Libero, 11 aprile 2025
Il polo di Priolo a Siracusa
In ballo ci sono 10 mila posti di lavoro e, a ben vedere, il tiremmolla (infinito) sul depuratore di Priolo Gargallo, in Sicilia, sta tutto qui. Perché al netto delle sentenze, dei tribunali, delle decisioni prese con la carta bollata e qualche riga di rimandi normativi sopra, è il futuro di quegli oltre 10 mila dipendenti fra diretto e indotto dell’intera area a preoccupare: 10 mila contratti sono 10 mila famiglie, che vuol dire almeno il doppio delle persone e che fanno (messi assieme) una media cittadina. D’accordo, sì, il polo di Priolo produce il 53% del pil siculo [ma com’è possibile?? in altri articoli c’è scritto il 37 per cento, o il dieci, o la metà del pil siracusano, mah, ndc], e pure questo è un fattore centrale, importante, da tenere in conto: ma per loro, per chi rischia di restare in braghe di tela, questo potrebbe essere un guaio ben più serio.
La Corte costituzionale, con la sentenza numero 38 dello scorso 4 aprile, ha sancito come costituzionalmente illegittima la norma del decreto legge numero 2 del 2023 (il cosiddetto decreto Priolo, appunto) la quale aveva individuato nel tribunale di Roma il foro competente per «gli appelli contro i provvedimenti del giudice che abbiano negato l’autorizzazione a proseguire l’attività di stabilimenti o impianti sequestrati di interessi strategico».

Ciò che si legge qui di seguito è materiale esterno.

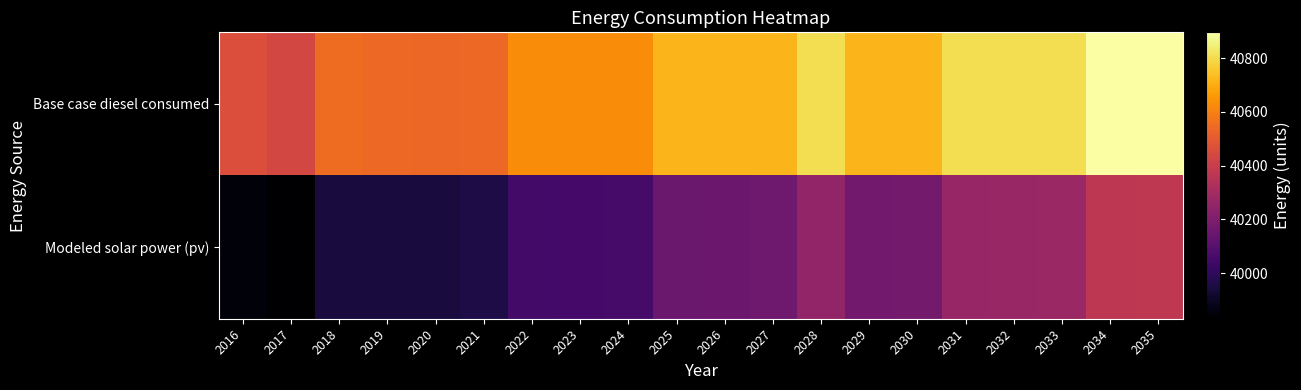

Which has a higher value, 2025 or 2020?

2025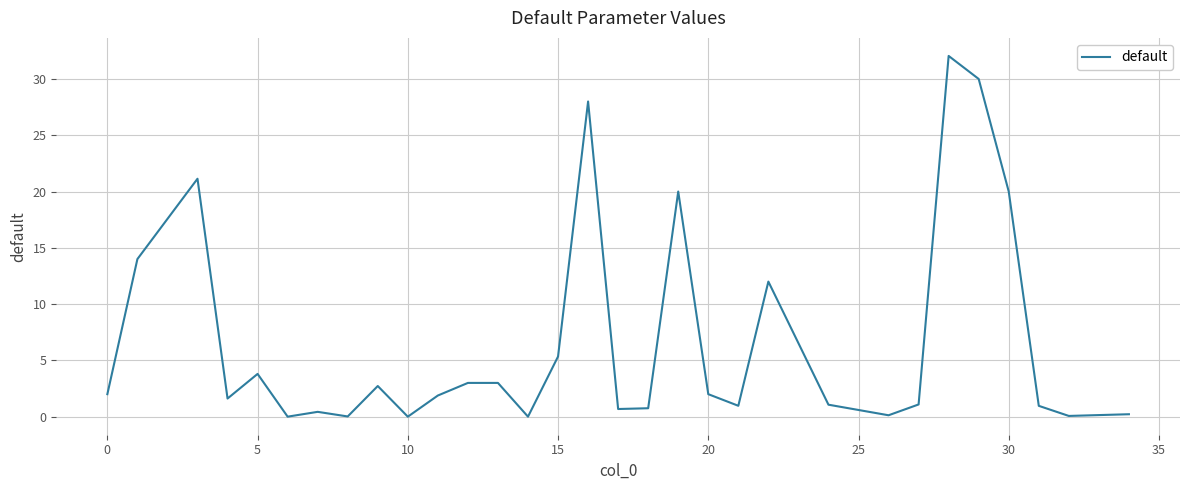

What is the maximum value shown in the chart?

32.0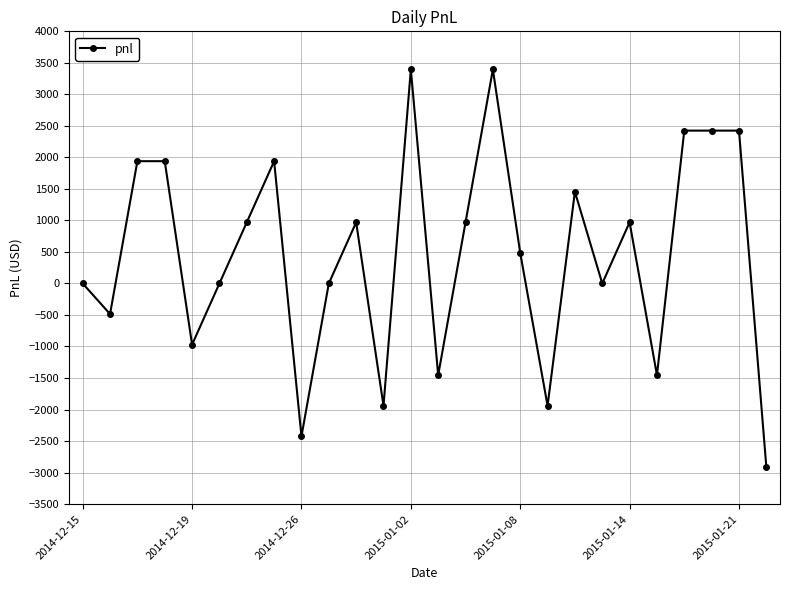

What is the value of the 2nd point from the left?

-485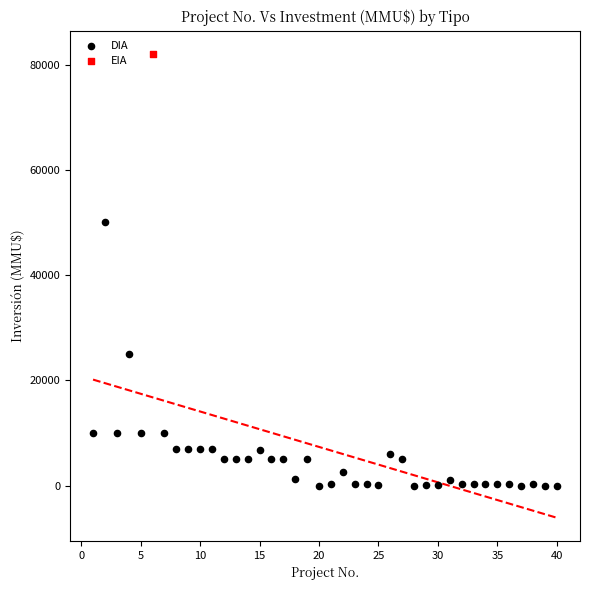

What are all the series names shown in the legend?

DIA, EIA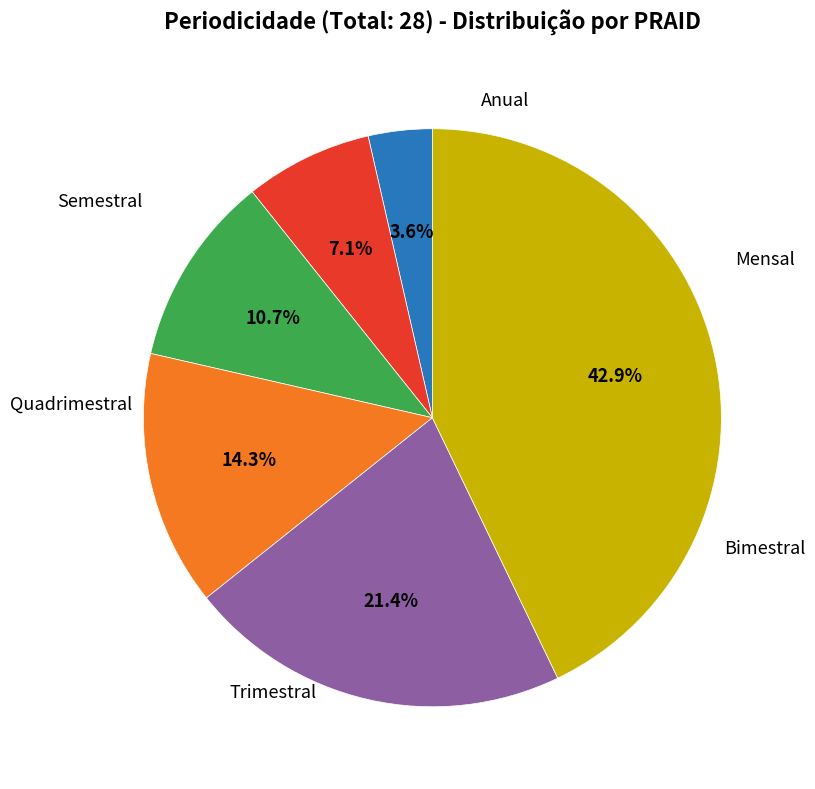

Is there any slice that represents more than half of the pie?

No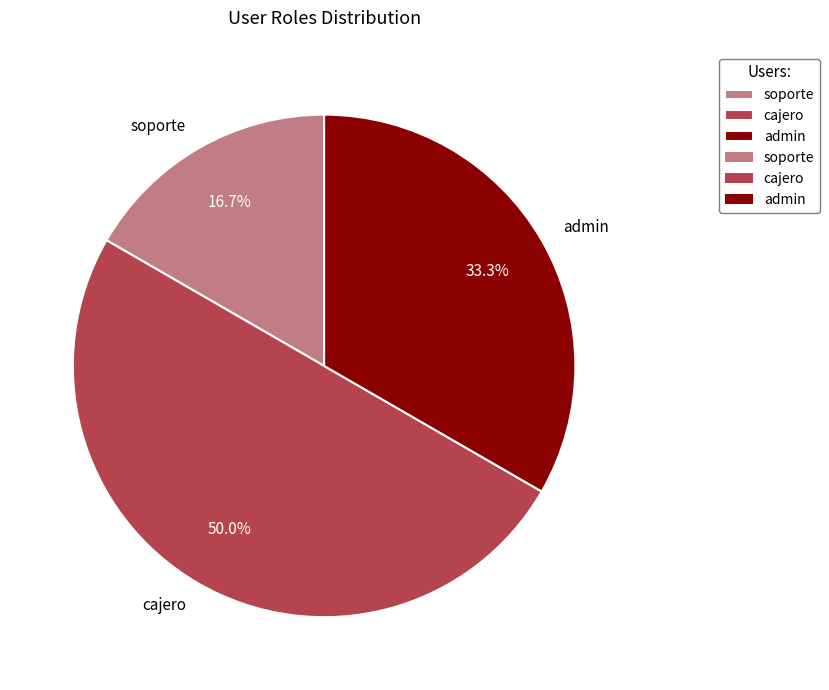

Is it true that soporte is 17% of the pie?

True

Serve un passo indietro per capire: a novembre dello scorso anno proprio il riesame di Roma ha confermato lo stop (peraltro già disposto precedentemente dal gip di Siracusa) alle attività di conferimento da parte delle industrie locali per il depuratore. Una notizia che, qualche mese fa, ha messo in allarme tutti: il governo, tanto per cominciare, che col ministro delle Imprese Adolfo Urso aveva ricordato come «ancora una volta la decisione di un tribunale rischia di vanificare l’azione a tutela dell’interesse generale»; e poi i sindacati del settore, con per esempio la costola siracusana della Cgil che non aveva tentennato nel parlare di possibile «colpo di grazia».
Il depuratore Ias di Priolo è di proprietà della Regione Sicilia ed è stato sequestrato dalla procura di Siracusa nel giugno del 2022 durante un’inchiesta aperta per disastro ambientale. Il suo impianto, infatti, smaltisce i reflui del distretto petrolchimico della zona (e anche quelli di una cinquantina di piccole imprese dei Comuni dell’hinterland). Indagine a parte, tuttavia, si è capito subito che a farne le spese, quantomeno nell’immediato, sarebbero stati i lavoratori e, per questo, l’esecutivo della premier Giorgia Meloni, nel 2023, ha promosso quel decreto che, in sostanza, consentiva la prosecuzione dell’attività per 36 mesi, passati i quali il depuratore si sarebbe dovuto adeguare.
Da qui ne è nata una controversia senza fine, con la magistratura di Siracusa che ha prima impugnato il decreto alla Corte Costituzionale (la quale però lo ha dichiarato legittimo a condizione che i 36 mesi fossero impiegati per colmare le irregolaità) e poi ha disposto, tramite ordinanza, la chiusura dell’impianto dato che, a suo dire, non sarebbe iniziata alcun opera di risanamento. A questo punto il governo si è a sua volta rivolto al tribunale di Roma e, la settimana scorsa, ancora la Consulta si è espressa sulla norma che designa quel foro «come unico giudice competente» sul caso.
La Corte ha osservato che «il provvedimento del giudice sarebbe stato impugnabile con lo strumento dell’appello cautelare davanti al tribunale territorialmente competente, e cioè quello del capoluogo di provincia in cui ha sede il giudice che procede». «Lo spostamento di competenza» messo nero su bianco dal decreto Priolo, quindi, «viola il principio del giudice naturale precostituito per legge e sancito dall’articolo 25 prima comma della Costituzione».
Cavilli, direbbe qualcuno. Ma cavilli che pesano e pesano soprattutto sull’incertezza delle migliaia di persone coinvolte in questa vicenda che, da mesi, aspettano la risoluzione di un problema che, di questo passo, si sta ingarbugliando sempre di più. La paralisi del depuratore di Priolo, come aveva sottolineato in precedenza Urso, è «un duro colpo per il territorio oltre che un danno irreversibile per la sua economia. Così si pregiudicano anche gli investimenti programmati per la riconversione green delle attività produttive».